One sign of sodium deficiency is inexplicable fatigue. This might include a depressed mood and low energy. There are a lot of things that could cause this, but a sodium deficiency is one consideration. An extreme example of fatigue is muscle cramps or slow recovery from exercise. When your body doesn't have enough sodium, your muscles fatigue and don’t recover fast.
This can lead to weight gain. In fact, one recent study showed how eating salt can help you lose weight. The study found that salt actually helps your body break down fat.
Finally, another sign of chronic sodium deficiency is food allergies. If you've started having various food allergies, it’s quite possibly a sodium deficiency. That's because a sodium deficiency can lead to an allergy of just about any type of food. There are some food allergies I wouldn't attribute to sodium deficiency, particularly peanut allergies. But there are so many it can cause, I can't list them all.
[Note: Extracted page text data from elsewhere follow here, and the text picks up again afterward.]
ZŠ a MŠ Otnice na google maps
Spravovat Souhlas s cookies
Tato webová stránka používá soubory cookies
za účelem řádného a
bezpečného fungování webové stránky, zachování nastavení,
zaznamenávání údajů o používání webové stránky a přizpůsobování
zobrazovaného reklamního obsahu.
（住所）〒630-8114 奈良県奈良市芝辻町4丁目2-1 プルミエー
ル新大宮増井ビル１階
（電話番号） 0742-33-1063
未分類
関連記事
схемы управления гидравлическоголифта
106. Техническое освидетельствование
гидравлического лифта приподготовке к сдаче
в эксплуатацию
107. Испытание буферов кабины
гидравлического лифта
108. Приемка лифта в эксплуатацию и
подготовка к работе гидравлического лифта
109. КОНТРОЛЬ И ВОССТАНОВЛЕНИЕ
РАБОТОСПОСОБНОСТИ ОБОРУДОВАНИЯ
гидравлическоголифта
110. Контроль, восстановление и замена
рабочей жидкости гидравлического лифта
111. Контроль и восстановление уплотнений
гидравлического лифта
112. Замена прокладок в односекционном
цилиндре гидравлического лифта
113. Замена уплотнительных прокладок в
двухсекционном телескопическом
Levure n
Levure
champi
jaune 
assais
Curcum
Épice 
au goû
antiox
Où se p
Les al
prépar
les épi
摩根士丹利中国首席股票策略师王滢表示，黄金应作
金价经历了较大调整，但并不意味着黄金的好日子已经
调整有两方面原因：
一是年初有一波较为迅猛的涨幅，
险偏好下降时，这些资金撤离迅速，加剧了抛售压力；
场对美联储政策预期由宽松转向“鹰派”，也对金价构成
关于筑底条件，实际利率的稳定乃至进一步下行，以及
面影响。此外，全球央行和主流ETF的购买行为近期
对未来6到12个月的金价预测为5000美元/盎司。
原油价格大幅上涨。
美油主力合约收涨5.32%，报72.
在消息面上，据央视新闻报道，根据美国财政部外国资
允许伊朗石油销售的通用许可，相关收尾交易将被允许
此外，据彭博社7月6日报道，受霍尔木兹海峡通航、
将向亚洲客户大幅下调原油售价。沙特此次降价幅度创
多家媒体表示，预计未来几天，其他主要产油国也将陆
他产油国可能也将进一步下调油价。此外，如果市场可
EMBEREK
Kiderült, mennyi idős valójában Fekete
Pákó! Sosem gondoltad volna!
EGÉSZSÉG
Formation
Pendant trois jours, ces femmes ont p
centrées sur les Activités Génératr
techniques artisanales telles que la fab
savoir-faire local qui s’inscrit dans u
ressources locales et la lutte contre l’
So what's the solution? It's simple. Buy some quality sea salt and season your food to taste. Salt isn't bad for you and you don't need to be scared of it. Quality sea salt is great for you and should be enjoyed regularly.
Obviously, if you notice eating salt causes your blood pressure to spike, then you probably don't have a sodium deficiency – or you have other issues causing your hypertension. Work with a naturally oriented doctor to find out why your pressure is high before indulging in too much salt.
There’s a lot going on in our body these days that can cause weight gain. These are just a few of the issues contributing to our cultures war against excess weight. I’ll have more in the future on how you can lose those unwanted pounds and keep the weight off.